Advocates for diabetes patients are voicing concerns that Medicaid cuts taking effect in February will reverse gains South Carolina has made over the past decade in managing diabetics' health.

Doctors have treated diabetes aggressively in recent years, but cuts in the number of drugs Medicaid covers - reductions state health officials called difficult but necessary - might compromise that focus, they said.

The number of diagnosed cases of adult-onset diabetes has risen dramatically, but the rate of lower-extremity amputations has decreased, according to preliminary findings from the annual report of the Diabetes Initiative of South Carolina.

The group, an independent research and outreach group established by the Legislature in 1994, plans to release its full report by March.

Another key finding shows that fewer diabetics are turning to hospital emergency rooms for treatment, said Dr. Daniel Lackland, chairman of the Diabetes Initiative.

Lackland, a professor in the neurosciences department of the Medical University of South Carolina, attributes the gains to patients' heightened awareness about how to manage the disease.

"They're going to the doctor, and the doctor is making sure they get under treatment quickly," Lackland said. "They're aggressively treating it. They're keeping their blood sugar down and preventing adverse effects."

Lackland and his colleagues said this week they are anxious about how the upcoming cuts will affect this progress. They said the gravest of the cuts involves the reduction in the maximum number of prescription drugs Medicaid will cover.

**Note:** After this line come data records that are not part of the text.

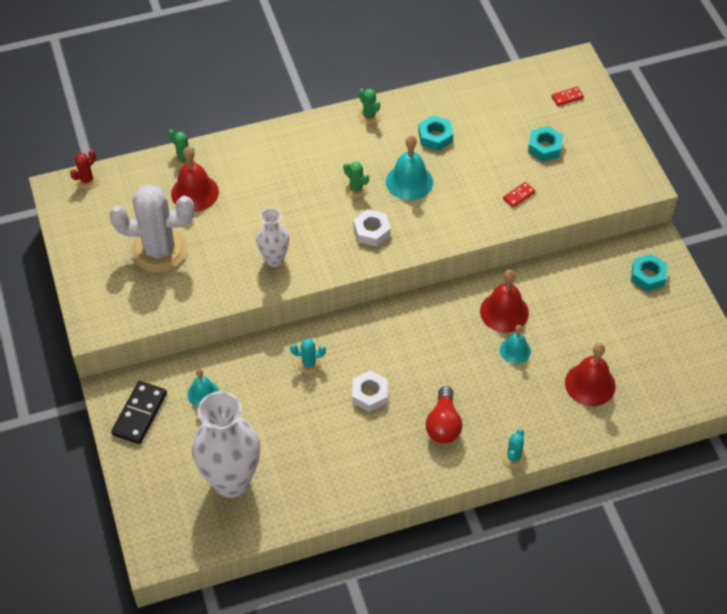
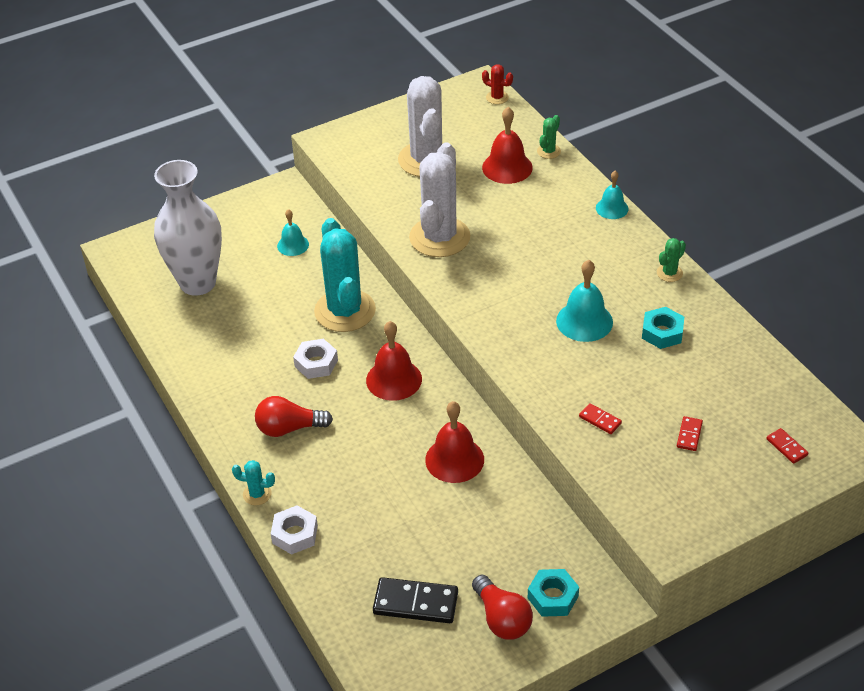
camera: 80 degrees right, 10 degrees down
black domino [111,381,167,444] -> black domino moved to [373,577,458,623]
white vase [256,208,289,267] -> white cactus [409,142,470,257]
turquoise cactus [290,338,326,373] -> turquoise cactus [314,218,376,332], size x2.40
green cactus [343,162,369,198] -> none
white nut [353,209,391,247] -> white nut moved to [271,506,318,555]
turquoise bell [500,325,531,364] -> turquoise bell moved to [596,171,629,219]
turquoise nut [528,126,563,162] -> red domino [677,416,703,451]
red bell [565,343,616,406] -> red bell moved to [366,321,422,401]
none -> red light bulb [472,575,533,640]

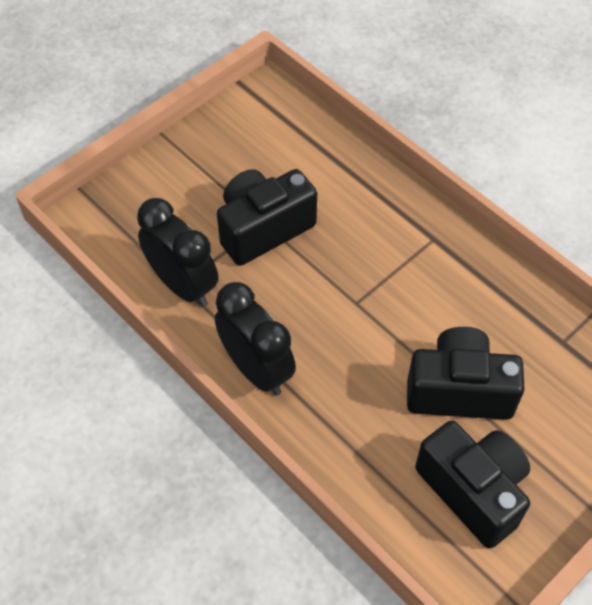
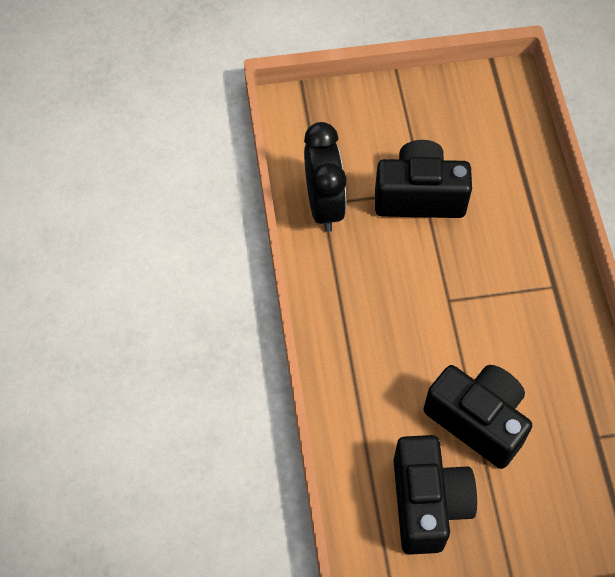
camera: 35 degrees right, 5 degrees up
black clock [215,282,296,396] -> none

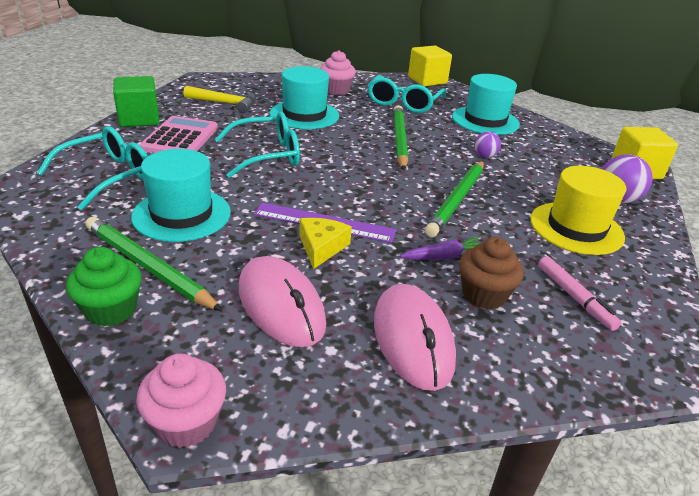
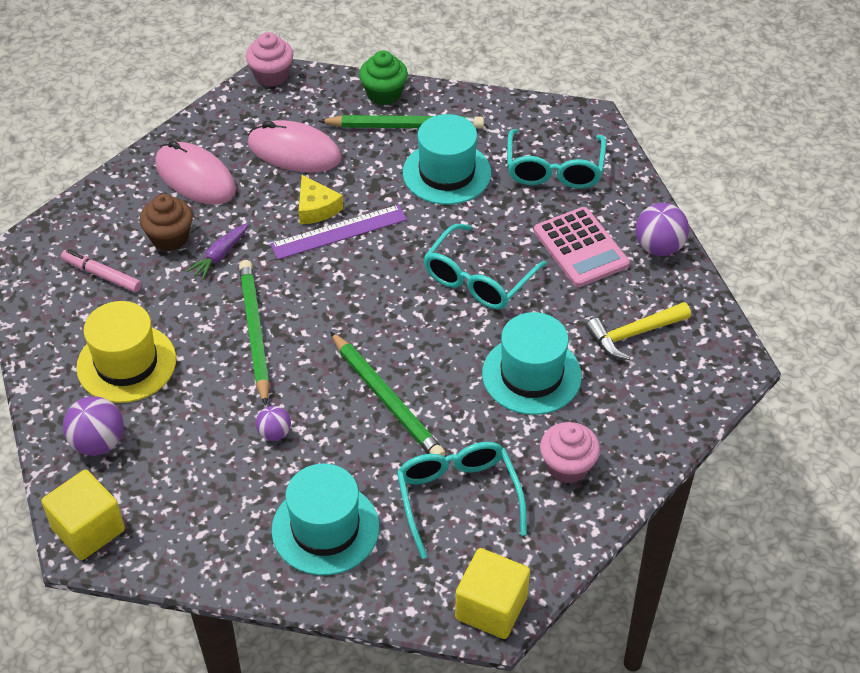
camera: 145 degrees right, 15 degrees up
green cube [113,76,160,127] -> purple ball [635,203,689,256]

In February, the maximum will be reduced from eight to seven, according to the S.C. Department of Health & Human Services.

Diabetics often have other health issues - high cholesterol, hypertension and heart disease, for example - that also require medication.

"This is a major challenge for us because now the clinician has to prioritize" which drugs patients should take when they cannot afford them all," Lackland said. "We don't want to see a return to the amputations. We have to emphasize that it's a whole lot cheaper to treat the disease than to treat the bad outcomes."

In addition to poor circulation, diabetics also have high risk for stroke and heart attack, among other ailments, he said.

State officials defended the cuts:

"We had to make some very difficult decisions," said Melanie Giese, a state Health and Human Services bureau chief who also is a Diabetes Initiative board member.

Added Health and Human Services spokesman Bryan Kost: "There weren't a lot of places the agency could go."

Other Medicaid cuts affecting diabetes patients to take effect in February include:

Insulin pumps, small implants that infuse insulin into the body and are used instead of shots, no longer will be covered for patients with type 2 diabetes.

Podiatry visits no longer will be covered.

The number of pairs of diabetic shoes covered will be reduced from two to one.

The number of pairs of customized diabetic shoe inserts will be reduced from six to three.

In April, the co-pay Medicaid requires for office visits to health providers will be increased from $3 to $3.40, according to the state.

All told, the cuts are expected to save $4.5 million in the current budget year and $15 million in the next budget year, Kost said.

About diabetes

South Carolina ranks 10th nationally in the percentage of population with diabetes, according to the most recent statistics from the state Department of Health and Environmental Control.

In the Palmetto State:

Diabetes is the seventh leading cause of death.

Medicare and Medicaid paid for more than two-thirds of the total hospital costs associated with diabetes.

Diabetes hospital costs have increased by 50 percent in the past five years.